"Capt. Evans's great grant of 40 miles one way and 30 another, has but one house on it, or rather a hut, where a poor man lives, built by Patrick Mac Gregorie, a Scotchman, who was killed at the time of the Revolution here, and his widow compelled to sell her house and land to Capt. Evans for 30 or 35 pounds."
The foregoing was not only a concise history of the first settlement in this county, but it was in reality the first census, and shows that then, 1701, there was not a single person in the limits of our three towns as a permanent settler. It may be said in apparent contradiction that a census taken by Bellomont in 1698 showed this county to have in it 29 men, 31 women, 140 children and 19 Negroes. They were all located along the Hudson River, in what is now Rockland County. Yet there was at that time a blacksmith, William Tietsort (Titsworth), in Minisink, near where Port Jervis now stands, who had settled there in 1698 at the request of the Indians to work at his trade for them. In 1703, the county had 268 people in it; in 1712, 439. The Gumaer patent was settled on in the Neversink valley by this time, but there is no record of any settler in our three towns at that time. In 1723 the census showed 1,097 white and 147 colored people in the county. The owners of the big patents used great inducements to get settlers to locate on their land, and it is probable that some were in our territory but not of record. In 1737 there were 2,840; and in 1746, 3,268 people in the county.

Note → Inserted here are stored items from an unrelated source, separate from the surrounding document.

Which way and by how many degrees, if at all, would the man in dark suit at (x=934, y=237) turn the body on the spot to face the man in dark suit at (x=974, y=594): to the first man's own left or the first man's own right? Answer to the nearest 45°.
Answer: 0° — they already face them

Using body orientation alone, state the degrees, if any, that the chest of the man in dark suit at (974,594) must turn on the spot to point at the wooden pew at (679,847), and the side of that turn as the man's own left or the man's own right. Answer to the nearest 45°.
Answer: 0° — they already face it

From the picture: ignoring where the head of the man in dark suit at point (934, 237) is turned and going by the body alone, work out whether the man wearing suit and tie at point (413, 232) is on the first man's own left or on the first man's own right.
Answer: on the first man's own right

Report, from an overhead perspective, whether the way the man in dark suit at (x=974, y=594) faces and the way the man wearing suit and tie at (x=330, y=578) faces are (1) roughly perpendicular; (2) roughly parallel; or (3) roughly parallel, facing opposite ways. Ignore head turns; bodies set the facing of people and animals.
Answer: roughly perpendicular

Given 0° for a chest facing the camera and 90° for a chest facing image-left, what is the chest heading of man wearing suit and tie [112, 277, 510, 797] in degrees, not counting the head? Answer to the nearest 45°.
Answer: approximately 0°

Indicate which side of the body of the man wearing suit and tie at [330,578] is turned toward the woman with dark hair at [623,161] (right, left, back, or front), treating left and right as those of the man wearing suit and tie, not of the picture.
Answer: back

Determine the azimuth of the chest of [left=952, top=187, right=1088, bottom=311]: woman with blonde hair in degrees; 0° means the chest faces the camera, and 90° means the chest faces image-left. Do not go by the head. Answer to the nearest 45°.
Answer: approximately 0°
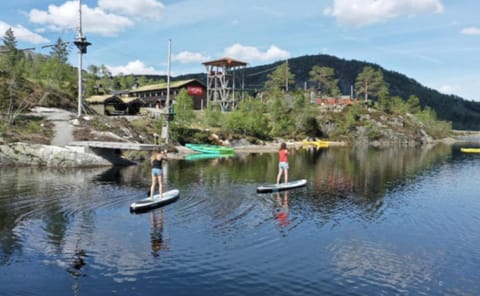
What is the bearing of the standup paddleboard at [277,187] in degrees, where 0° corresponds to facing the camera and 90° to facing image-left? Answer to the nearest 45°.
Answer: approximately 270°

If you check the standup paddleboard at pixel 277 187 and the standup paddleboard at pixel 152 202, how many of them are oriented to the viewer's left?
0

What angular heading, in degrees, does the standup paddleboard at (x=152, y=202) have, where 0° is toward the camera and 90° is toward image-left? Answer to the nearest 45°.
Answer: approximately 225°

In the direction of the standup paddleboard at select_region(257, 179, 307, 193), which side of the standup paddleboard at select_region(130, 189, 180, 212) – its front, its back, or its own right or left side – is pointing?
front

Inman Walling was a settler, probably 1725-1730, by the Wallkill, east of present Westtown, and John Whitaker died in 1742 near where Unionville now is, and had been a resident there, no one knows how long. His will on record in the surrogate's office in Goshen, liber A. page 221, mentions his wife Eve, sons Richard, Peter and John, and daughters Jean and Elizabeth. Their descendants are yet residents of the town and of Sussex County adjoining. Those two families were probably the first permanent ones in this town of Minisink. There were others in the limits of what is now Wawayanda at or about the same time.
There were two Smith families early in the precinct of Minisink. One of them, Benjamin, settled near the present Slate Hill village, and the other on the farm now owned by J. Cadigan near Johnsons, where he kept an inn, the place being known as Smith's Village for at least seventy-five years.

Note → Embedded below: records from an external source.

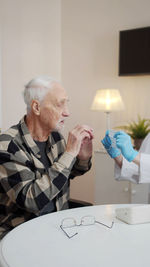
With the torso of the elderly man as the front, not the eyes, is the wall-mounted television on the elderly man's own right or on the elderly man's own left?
on the elderly man's own left

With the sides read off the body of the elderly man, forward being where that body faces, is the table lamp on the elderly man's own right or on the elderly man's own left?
on the elderly man's own left

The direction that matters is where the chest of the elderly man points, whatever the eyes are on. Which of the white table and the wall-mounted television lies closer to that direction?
the white table

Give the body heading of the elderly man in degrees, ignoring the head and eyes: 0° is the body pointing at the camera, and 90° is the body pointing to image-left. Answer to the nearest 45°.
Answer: approximately 315°

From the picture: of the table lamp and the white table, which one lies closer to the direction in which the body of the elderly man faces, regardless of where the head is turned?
the white table

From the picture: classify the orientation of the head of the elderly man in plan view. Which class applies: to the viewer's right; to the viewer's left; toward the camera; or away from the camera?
to the viewer's right
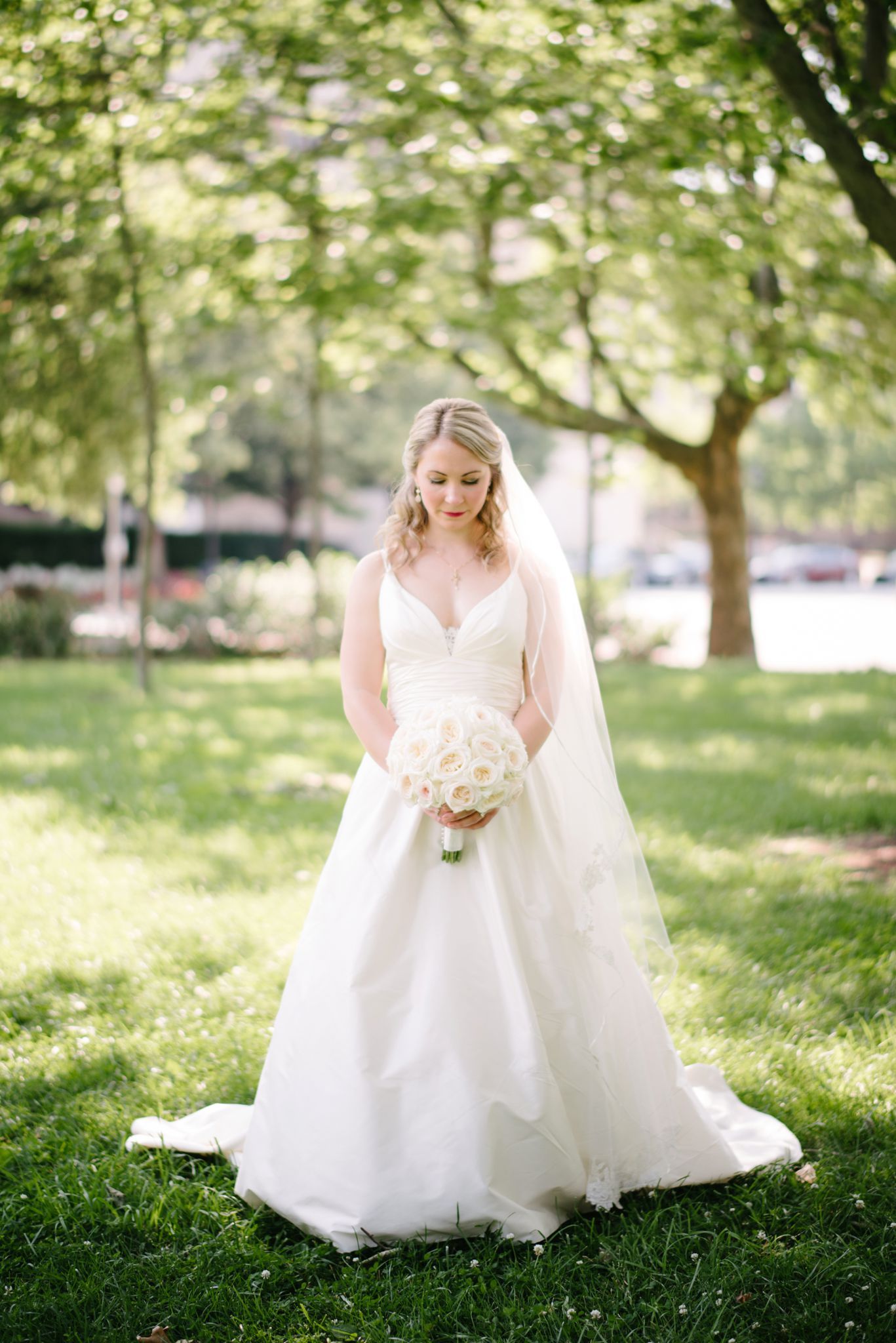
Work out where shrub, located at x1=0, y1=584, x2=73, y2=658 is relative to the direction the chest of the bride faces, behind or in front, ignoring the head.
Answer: behind

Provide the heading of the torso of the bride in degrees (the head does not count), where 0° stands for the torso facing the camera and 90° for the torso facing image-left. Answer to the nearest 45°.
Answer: approximately 0°

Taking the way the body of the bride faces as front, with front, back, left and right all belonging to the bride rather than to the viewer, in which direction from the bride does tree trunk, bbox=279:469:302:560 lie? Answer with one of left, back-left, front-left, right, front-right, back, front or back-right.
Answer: back

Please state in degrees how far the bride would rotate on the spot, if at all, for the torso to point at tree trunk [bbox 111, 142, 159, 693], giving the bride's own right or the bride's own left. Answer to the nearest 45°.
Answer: approximately 180°

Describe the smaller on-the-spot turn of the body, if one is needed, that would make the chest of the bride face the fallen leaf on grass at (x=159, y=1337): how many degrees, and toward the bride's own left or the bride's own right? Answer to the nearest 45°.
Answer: approximately 45° to the bride's own right

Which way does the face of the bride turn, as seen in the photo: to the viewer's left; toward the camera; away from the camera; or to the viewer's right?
toward the camera

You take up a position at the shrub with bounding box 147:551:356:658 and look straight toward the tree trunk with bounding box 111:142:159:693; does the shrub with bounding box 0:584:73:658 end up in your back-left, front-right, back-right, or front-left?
front-right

Other settlers came in rapidly. William Stenard in 1749; Captain John Wisner from Warwick in 1776; George Kimber in 1750; Caleb Clark in 1800; William Lane in 1760. In an assessment roll made for Goshen precinct in 1775 Godfrey Lutes, Peter Middagh, Daniel Rosencrans, Inman Walling, Peter Walling, Increase Mather, John Whitaker, Jr., and Ebenezer Beers were shown to reside in this town besides the other first settlers mentioned.
The census of the county in 1756 showed it to have a population of 4,446 whites and 430 slaves. In 1771 there were 9,430 whites and 662 Negroes.

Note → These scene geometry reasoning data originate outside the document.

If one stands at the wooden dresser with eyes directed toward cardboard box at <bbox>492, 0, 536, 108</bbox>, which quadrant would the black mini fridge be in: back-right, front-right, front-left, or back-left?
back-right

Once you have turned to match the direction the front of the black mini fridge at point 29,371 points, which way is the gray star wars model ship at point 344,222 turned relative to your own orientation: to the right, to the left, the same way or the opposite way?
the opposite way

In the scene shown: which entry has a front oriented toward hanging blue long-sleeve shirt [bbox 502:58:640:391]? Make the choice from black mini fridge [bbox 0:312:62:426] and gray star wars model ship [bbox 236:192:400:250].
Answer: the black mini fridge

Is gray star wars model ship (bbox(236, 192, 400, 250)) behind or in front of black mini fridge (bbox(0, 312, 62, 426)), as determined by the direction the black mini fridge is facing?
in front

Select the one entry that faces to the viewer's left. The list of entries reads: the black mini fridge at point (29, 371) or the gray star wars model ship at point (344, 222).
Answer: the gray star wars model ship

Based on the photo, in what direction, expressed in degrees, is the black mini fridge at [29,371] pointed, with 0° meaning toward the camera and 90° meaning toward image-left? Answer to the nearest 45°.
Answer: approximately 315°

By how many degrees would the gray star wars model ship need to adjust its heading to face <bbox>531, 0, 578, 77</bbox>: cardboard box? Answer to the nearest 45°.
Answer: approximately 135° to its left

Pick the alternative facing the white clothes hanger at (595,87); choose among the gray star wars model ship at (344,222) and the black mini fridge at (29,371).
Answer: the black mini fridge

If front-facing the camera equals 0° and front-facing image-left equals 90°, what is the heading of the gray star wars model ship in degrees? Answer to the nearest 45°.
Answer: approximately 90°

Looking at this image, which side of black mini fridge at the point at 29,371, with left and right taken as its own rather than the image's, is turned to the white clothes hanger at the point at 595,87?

The Horton family were early residents of this territory, but we have no positive data of their first advent. October 20, 1764, a line run to divide the county into two precincts was described as "beginning near the new dwelling house of John Manno, and thence on a course which will leave the house of Barnabus Horton, Jr., ten chains to the westward." His house we do not think was in this town. A Barnabus Horton in 1813 lived near what is now South Centerville in Wawayanda. Gabriel Horton, justice of the peace, 1839-1843, lived about a mile and a half west of present Slate Hill in Wawayanda. William Horton in this town was a holder of important local offices, and his son Charles W. Horton, former supervisor, is now one of the leading citizens, as is also his neighbor, Reeves Horton.
In 1835, ten years after the town of Calhoun (Mount Hope) had been set off, the remainder of the territory in old Minisink had 4,439 inhabitants, and the present limits of this town about 1,000.
In 1850 the town of Wawayanda was taken off, and in 1853 the town of Greenville. In 1855, by the first census after their elimination, this town had a population of 1,295.
Since then its limits have remained unchanged. In 1860 its population was 1,266; in 1865, 1,209, a decrease owing to the civil war; in 1880, 1,360, including the incorporated village of Unionville, which had 316; in 1905, the last census taken, 1,354, including Unionville—a gain in 50 years of 59, which may be mainly said to be in Unionville.